____ Supplied data

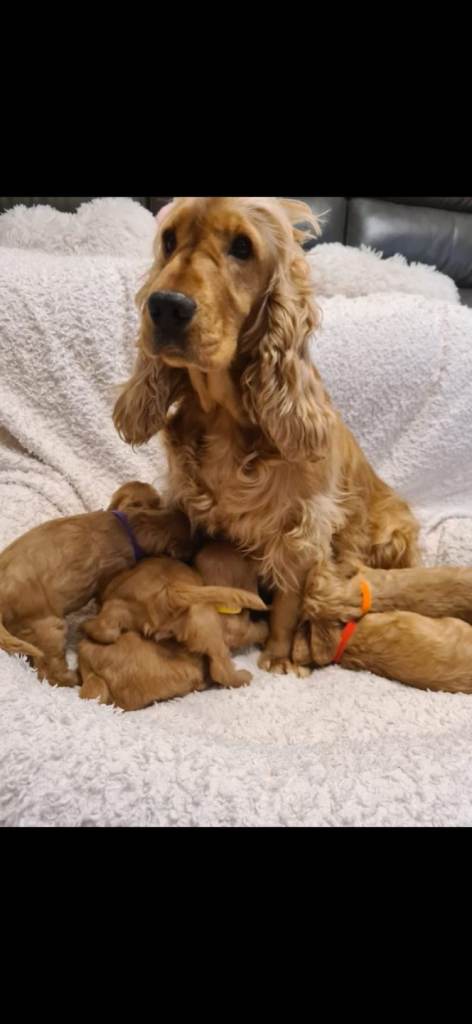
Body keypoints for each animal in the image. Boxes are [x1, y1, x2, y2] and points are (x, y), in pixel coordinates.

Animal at [113, 197, 419, 676]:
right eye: (169, 240)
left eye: (242, 247)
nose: (165, 307)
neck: (223, 416)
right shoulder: (189, 501)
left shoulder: (301, 525)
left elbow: (289, 599)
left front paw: (278, 656)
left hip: (393, 532)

________

→ The task
Please write out the whole listing exactly, but not the pictures in it.

→ Answer below
Body keypoints for each animal in the image. Boxes are [x1, y1, x2, y2] and points are (x, y), in pixel coordinates.

Animal at [113, 197, 419, 676]:
right eye: (169, 240)
left eye: (242, 247)
nose: (165, 307)
neck: (223, 416)
right shoulder: (189, 501)
left shoulder: (301, 525)
left elbow: (289, 599)
left front paw: (278, 656)
left hip: (393, 532)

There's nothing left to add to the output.